The report contains extensive recommendations for judges, defense attorneys, prosecutors, probation officers, detention facility administrators, policy makers and advocates. In addition, the report makes 11 core recommendations about how the system can work more effectively with LGBT youth.
Hidden Injustice can be downloaded in PDF format at no cost at www.equityproject.org.
McCain still supports military ban
WASHINGTON, D.C. — National LGBT leaders were riled recently by former presidential contender Sen. John McCain (R-AZ) who voiced anew his support for the failed “Don’t Ask, Don’t Tell” military policy. During Dr. Clifford Stanley’s Nov. 19 confirmation hearing for Undersecretary of Personnel and Readiness at the Department of Defense, McCain expressed his opposition to the repeal of DADT stating his belief that the policy is currently working — despite evidence proving otherwise, including studies from military think tanks and official Pentagon publications.
“While Sen. McCain erroneously believes that the policy works well, I think the 13,000 American troops that have been discharged from the military under DADT, including more than 800 specialists with skills deemed mission critical by the U.S. military would disagree” said Human Rights Campaign President Joe Solmonese.

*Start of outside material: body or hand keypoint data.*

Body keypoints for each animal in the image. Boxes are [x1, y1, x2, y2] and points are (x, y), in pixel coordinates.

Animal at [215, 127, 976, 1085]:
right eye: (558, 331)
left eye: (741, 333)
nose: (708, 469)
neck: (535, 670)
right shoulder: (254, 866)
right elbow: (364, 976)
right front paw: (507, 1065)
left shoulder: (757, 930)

“Additionally, there are approximately 65,000 gay and lesbian Americans in uniform, including 36,000 gay and lesbian service members serving in active duty, and there are approximately 1 million gay and lesbian veterans. It is time for Congress to repeal this harmful and discriminatory law. It is disappointing that Sen. McCain has decided to stand in the way.”

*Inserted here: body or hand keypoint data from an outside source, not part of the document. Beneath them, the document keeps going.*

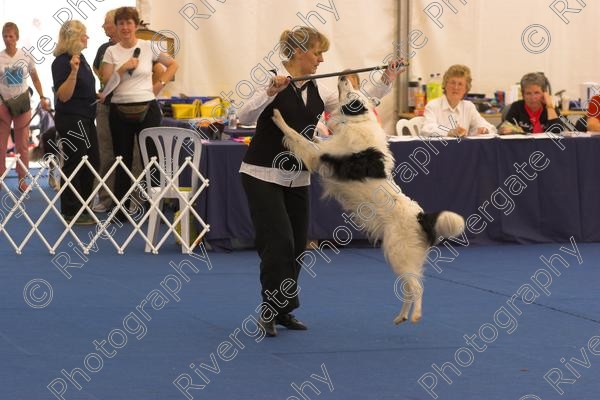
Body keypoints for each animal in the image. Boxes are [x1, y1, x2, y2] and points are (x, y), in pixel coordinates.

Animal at [274, 76, 466, 324]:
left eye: (350, 94)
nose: (343, 76)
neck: (358, 120)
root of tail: (421, 217)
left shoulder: (317, 155)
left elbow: (297, 135)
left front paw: (277, 117)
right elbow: (308, 137)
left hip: (398, 253)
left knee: (417, 287)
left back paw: (415, 315)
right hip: (401, 256)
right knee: (408, 287)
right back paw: (401, 317)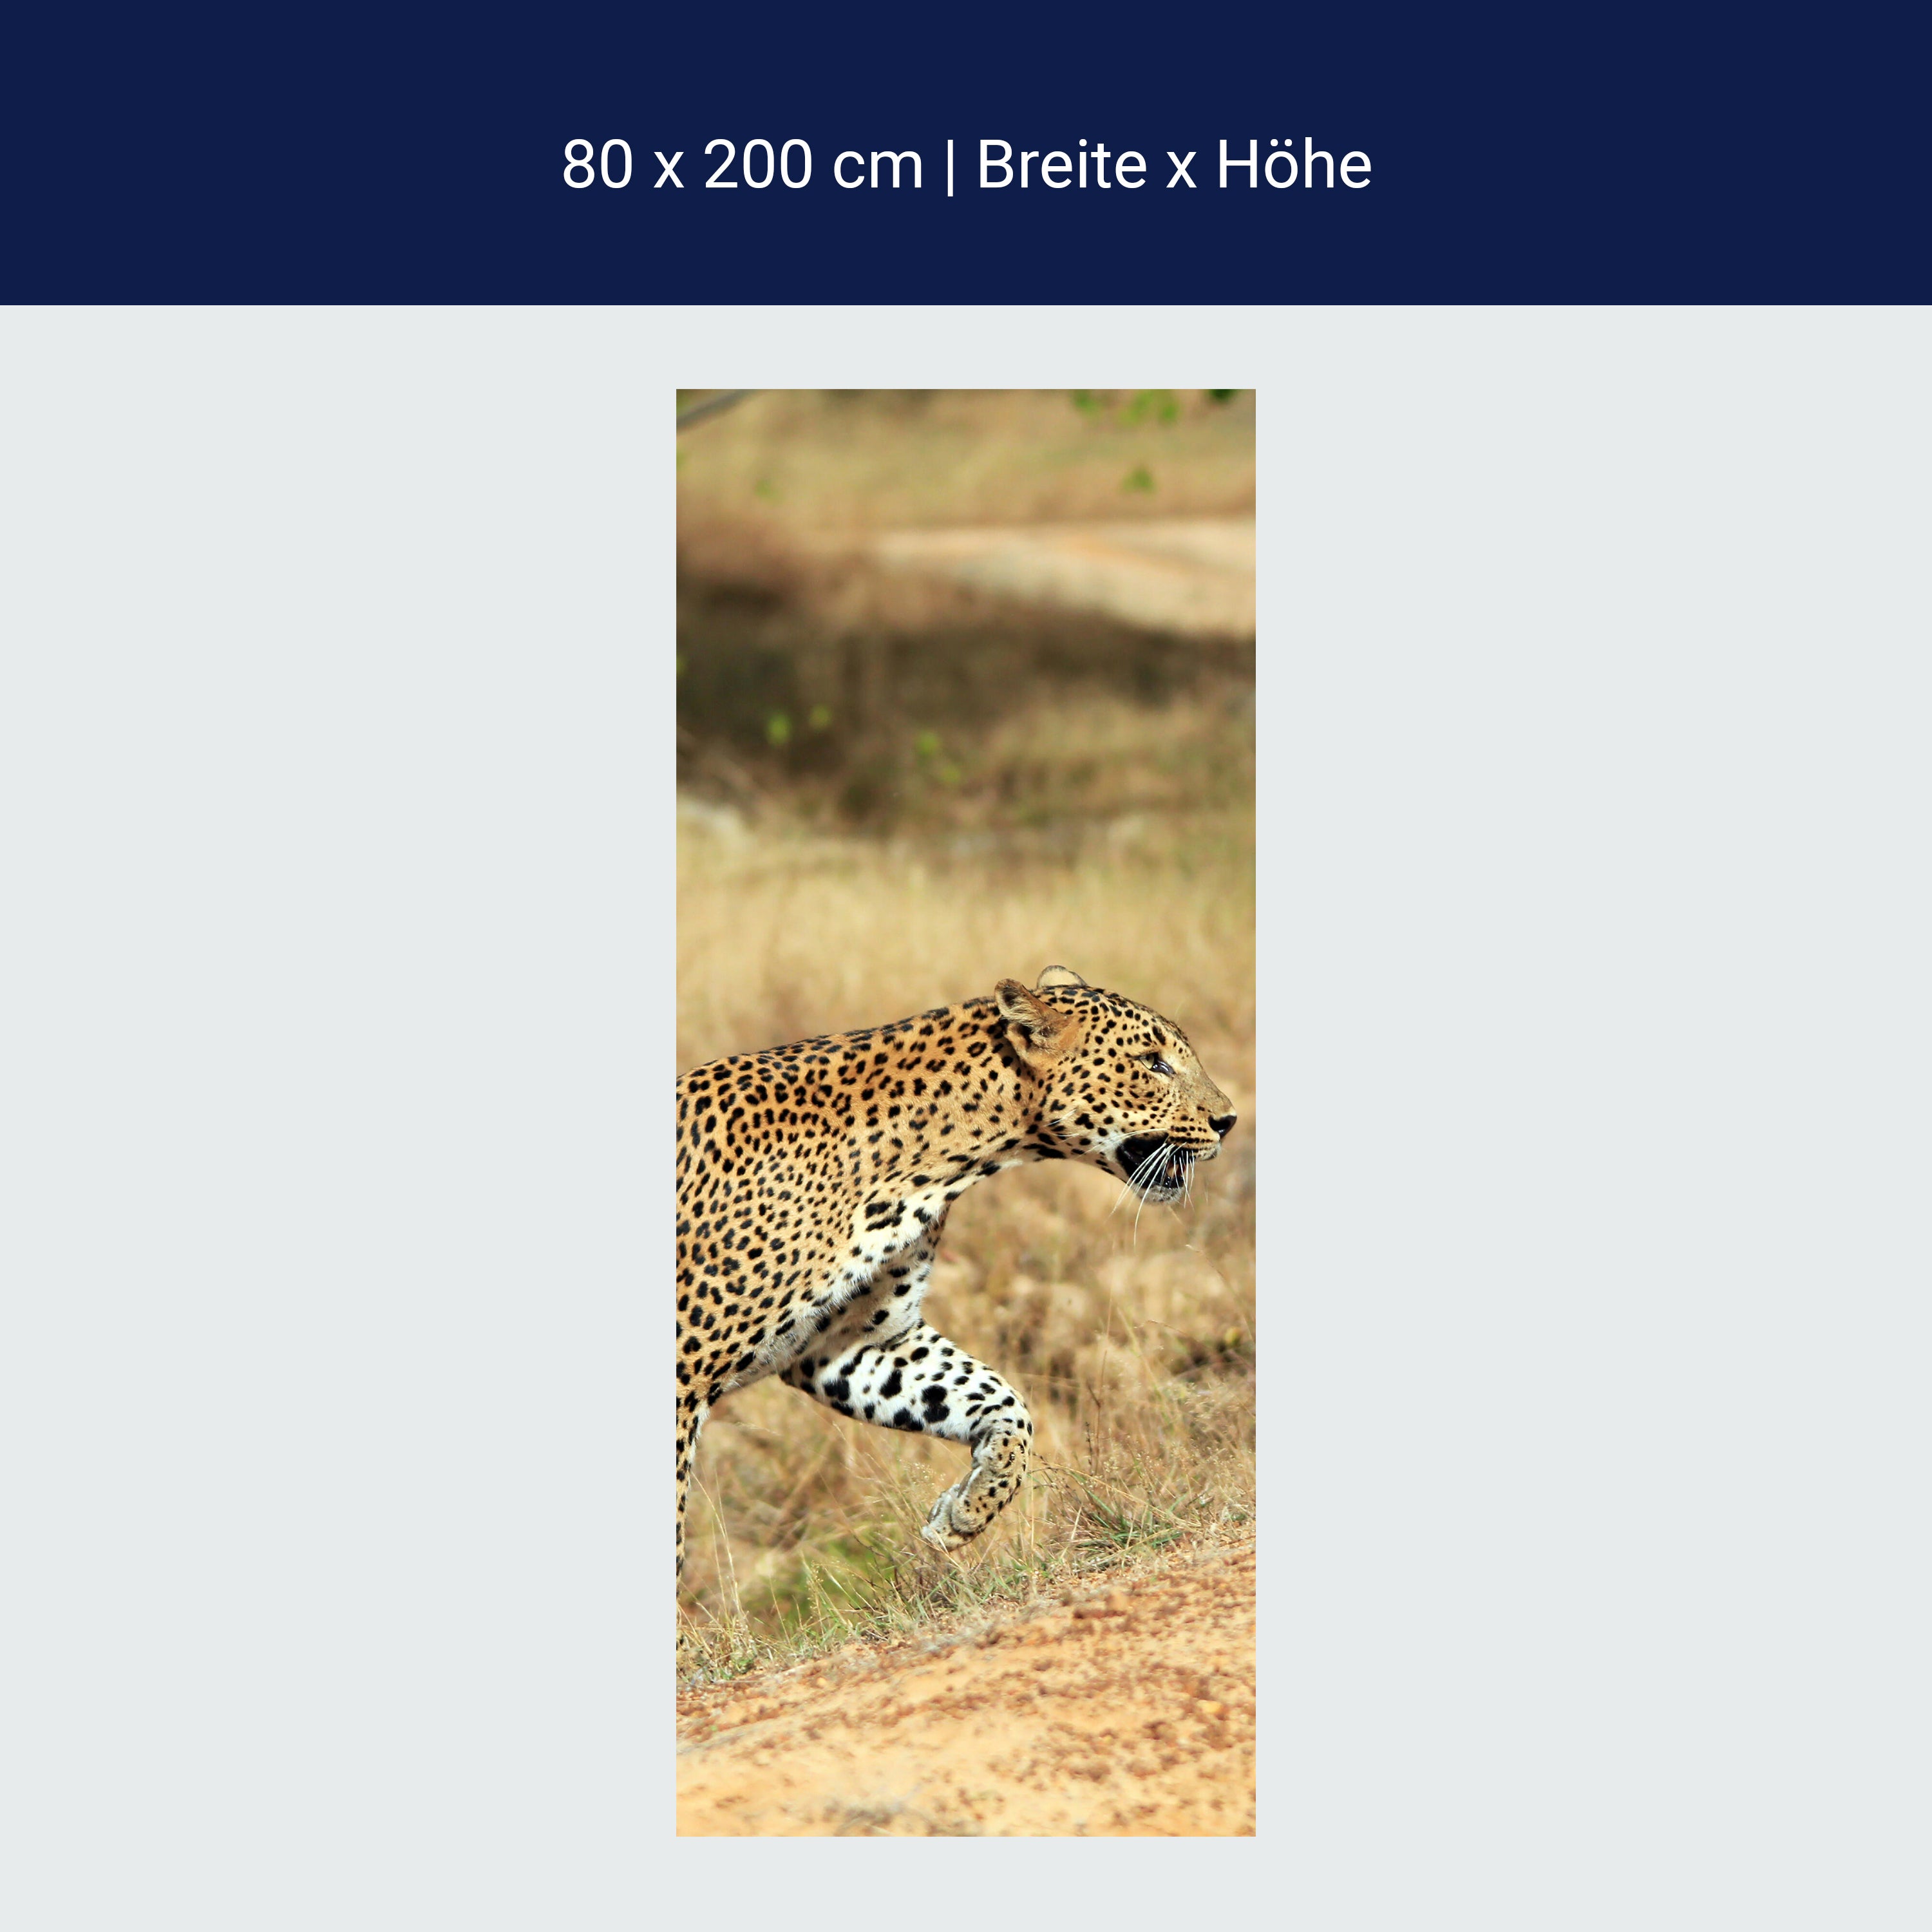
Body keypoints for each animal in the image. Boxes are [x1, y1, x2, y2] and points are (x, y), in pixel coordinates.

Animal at [675, 966, 1238, 1575]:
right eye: (1153, 1063)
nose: (1229, 1121)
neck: (934, 1167)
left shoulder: (854, 1343)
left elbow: (1002, 1400)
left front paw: (968, 1509)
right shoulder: (684, 1375)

Court OKs marriage recognition
NEW YORK, N.Y. — On Nov. 19, the New York Court of Appeals ruled that the N.Y. State Department of Civil Service and Westchester County could extend government benefits to same-sex couples in out-of-state marriages. The ruling arose from cases in which Lambda Legal intervened on behalf of two married same-sex couples after the Alliance Defense Fund, an antigay legal group, tried to overturn New York law recognizing out-of-state marriages.
“This victory ensures that important spousal health coverage that same-sex couples need to protect their families will continue,” said Susan Sommer, Director of Constitutional Litigation at Lambda Legal. “The ADF has brought four different cases in New York against four different sets of government defendants. Twenty judges have ruled in those cases. All 20 have ruled against the ADF and in favor of the government and married same-sex couples.”

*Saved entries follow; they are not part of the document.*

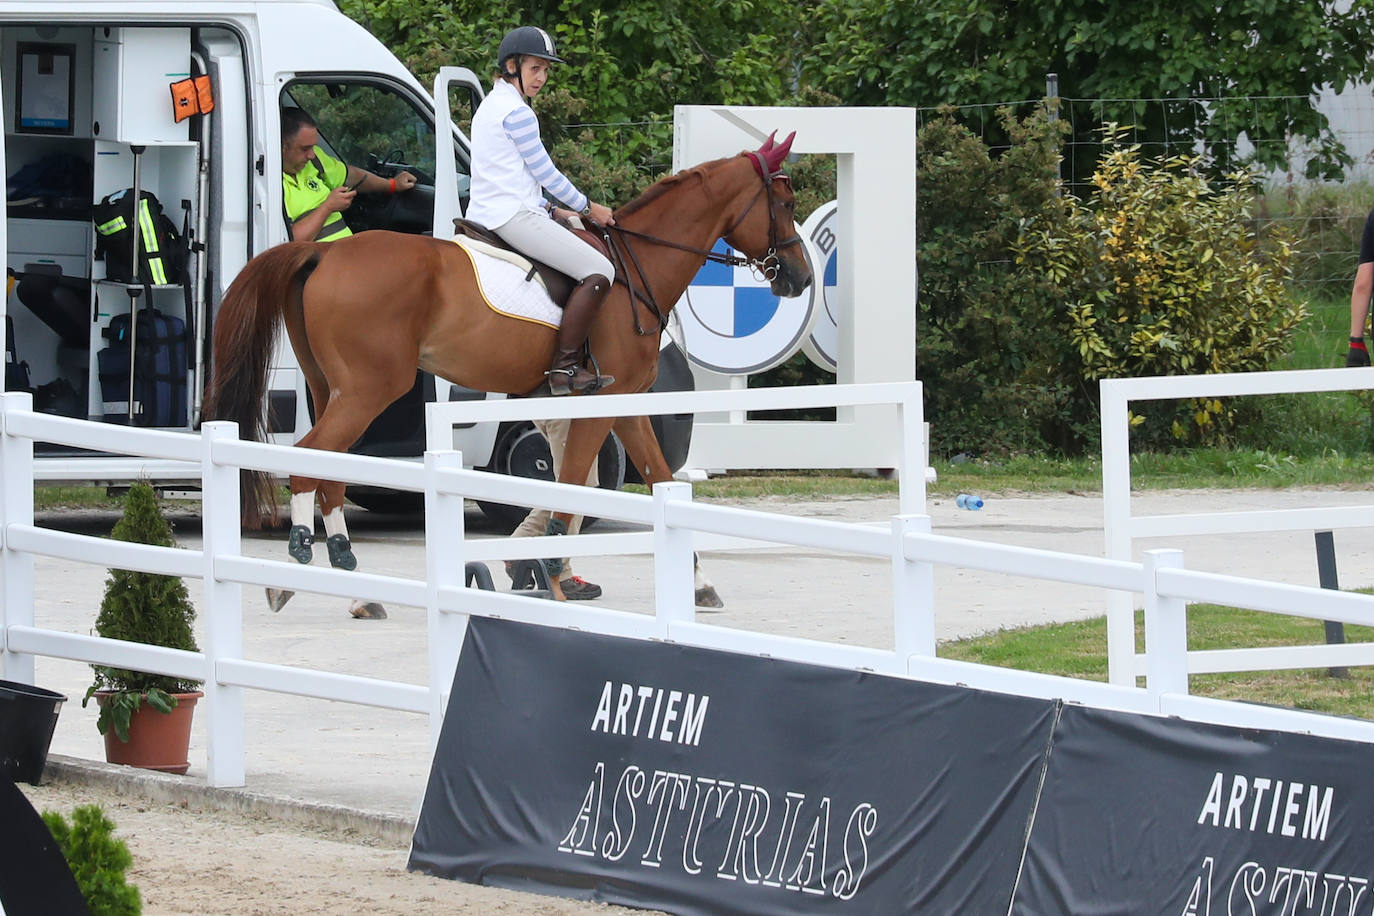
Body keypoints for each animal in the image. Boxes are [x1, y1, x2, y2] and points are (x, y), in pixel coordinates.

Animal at [200, 129, 802, 615]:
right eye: (785, 200)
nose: (797, 276)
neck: (636, 270)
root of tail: (325, 254)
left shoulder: (626, 402)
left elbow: (654, 479)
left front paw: (698, 583)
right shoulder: (597, 401)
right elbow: (571, 484)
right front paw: (554, 575)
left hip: (332, 389)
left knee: (329, 473)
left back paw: (356, 591)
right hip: (369, 390)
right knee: (307, 464)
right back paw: (294, 569)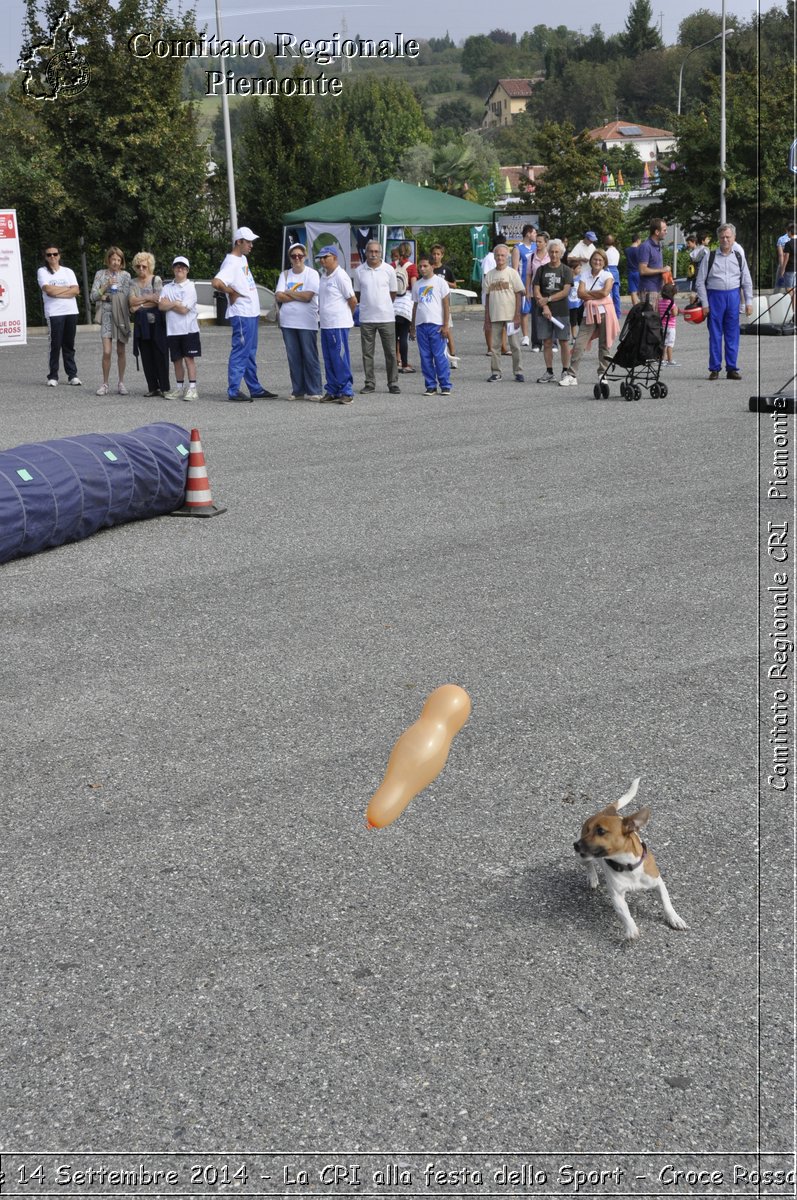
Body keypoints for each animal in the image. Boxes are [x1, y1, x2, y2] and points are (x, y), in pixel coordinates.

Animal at [573, 782, 686, 940]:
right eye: (587, 830)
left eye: (601, 831)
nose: (576, 845)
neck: (628, 865)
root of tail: (605, 810)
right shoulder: (617, 895)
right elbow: (624, 913)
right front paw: (631, 929)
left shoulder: (658, 882)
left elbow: (667, 902)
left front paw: (674, 918)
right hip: (582, 858)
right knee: (589, 865)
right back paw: (593, 878)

House employment bill advances
WASHINGTON, D.C. — The U.S. House Committee on Oversight and Government Reform voted Nov. 18 in favor of the Domestic Partner Benefits and Obligations Act. If enacted, the measure would provide the same family benefits to gay federal civilian employees as are already provided to employees with opposite-sex spouses. The 23-12 vote moved the bill out of committee in preparation for future consideration by the full House of Representatives.
Jennifer Chrisler, executive director of the Family Equality Council, said, “At the foundation of a healthy family is economic security, which includes access to affordable healthcare, employer-based retirement savings accounts and tax-saving flexible spending accounts as well as a host of other benefits. The denial of these benefits to LGBT federal employees causes daily harm to their families and relegates them to second-class status.”
The federal government is the nation’s largest civilian employer. The proposed law would bring employment practices in the federal government in line with 59 percent of Fortune 500 companies, 22 states, the District of Columbia, and over 150 local governments who already provide benefits to LGBT workers and their partners.